Subsistence and Commercial Activities. There was a large variety of fauna available to the Eastern Shoshone, Supplemented by berries and roots, with seeds being of minor importance. Access to these resources was limited somewhat by natural conditions, and by the actions of hostile tribes. Hunters had a right to their kill, with a special sequence of sharing followed for bison. Sites for fish weirs or game traps involved only temporary property rights, and plant gathering involved none. Food was ritualized to only a minor extent, the most important being a taboo on meat eating by women in menstrual or birthing seclusion. Staples were the bison, fish (especially trout), elk, beaver, and mule deer. Major but only occasionally available game included the antelope, jackrabbit, mountain sheep, marmot, and sage hen. These were supplemented by many minor food sources. Lynx, mink, otter, and weasel were not eaten but were valued for their furs. Women, especially in the late summer and fall, picked currants, rose hips, haws, and gooseberries. They dug up roots, camas bulbs, and wild onions. Greens and the sugar content of various honey plants enlivened the diet. Thistles and some kinds of sunflowers served as the only source of seeds. The seasonality of foodstuffs ruled the annual congregating, movement, and dispersal of the various Shoshone groups. The bison was by far the greatest resource but was available only briefly in the spring and for a longer period in the fall. The women were skilled and rapid butchers and were efficient at drying the meat. But the Shoshone could only rarely gain as much as half their annual food supply from bison. The principal food fish were cutthroat trout, Montana grayling, and Rocky Mountain whitefish, taken primarily in the spring and either eaten fresh or preserved by sun-drying or smoking. The basic method of catching fish was by driving them into a weir. After bison and fish in importance were elk, which were run down like bison, or single elk being tracked like mule deer. Berries were eaten fresh, in soups, or pounded with meat and fat to be preserved as pemmican. Roots were cooked in an earth oven. Prickly pear in drier areas was eaten on rare occasions.
The horse, mule, and dog were the domestic animals, with cattle being added in the later nineteenth century. They prized horses and dogs as aids in transportation, hunting, and war; neither animal was eaten except in great need, nor were the hides and bones put to other uses. Both animals were well cared for, with the bison-hunting horse often being sacrificed on a man's grave. Men cared for war horses, women for pack horses and baggage. They used rawhide-lashed wood-handled whips but not spurs, transported the infirm with a horse travois, and raided other tribes for horses. They had a relatively low incorporation of the horse into religion and the formal social structure. The Buffalo Eaters kept dogs for hunting and as guards, and the Mountain Sheep Eaters used dog transport on a large scale.

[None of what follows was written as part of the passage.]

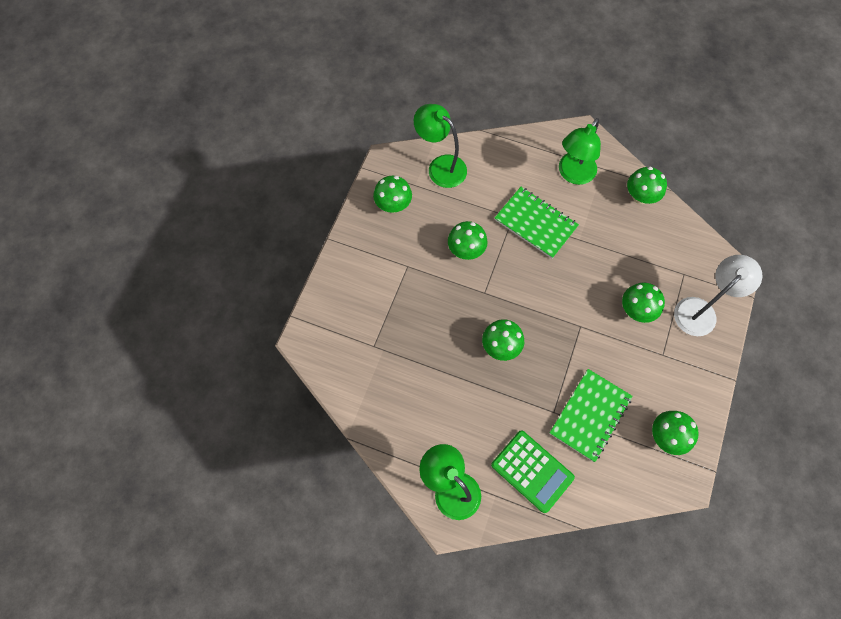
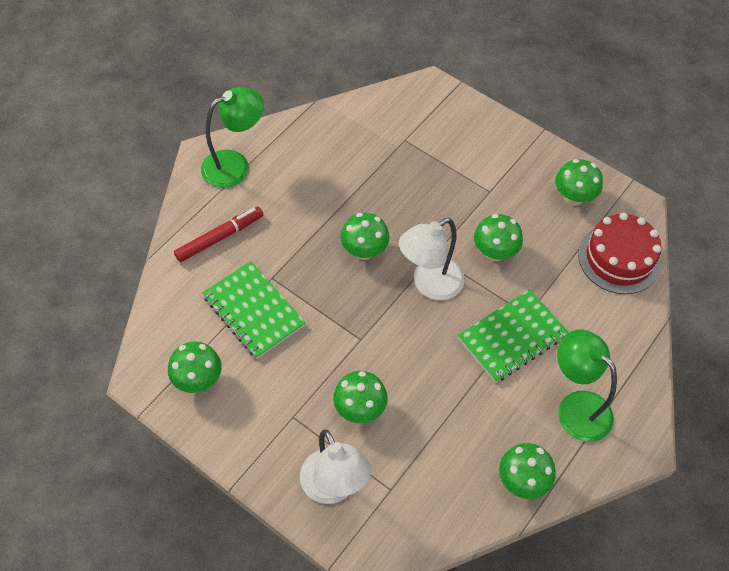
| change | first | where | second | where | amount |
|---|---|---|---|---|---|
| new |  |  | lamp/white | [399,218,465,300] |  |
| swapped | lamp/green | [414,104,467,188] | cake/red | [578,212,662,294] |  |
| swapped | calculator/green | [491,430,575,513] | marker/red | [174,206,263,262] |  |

Industrial Arts. The Eastern Shoshone made a wide variety of leather goods. Tipis, clothing, and containers, as well as hides or furs primarily for trade, were the major manufactures. The latter were of three types: sumptuary, ritual, and craft products; utilitarian objects (coiled basketry, drinking horns, bear-paw snowshoes) ; and improvised expedient productions (temporary housing, bullboats, scrapers). In later years they were heavily involved in the fur trade and in intermarriage with traders and White settlers.
Division of Labor. Bison-skin tipis were made by the women and decorated by their husbands. Leatherworking, Except for shields, bowstrings, drums, and rattles, was women's work. Women possessed special skills in plant gathering, household crafts, curing, household transportation, and gambling. They were socially subordinate to the men who were engaged in hunting, fishing, warfare, working with horses, and trade.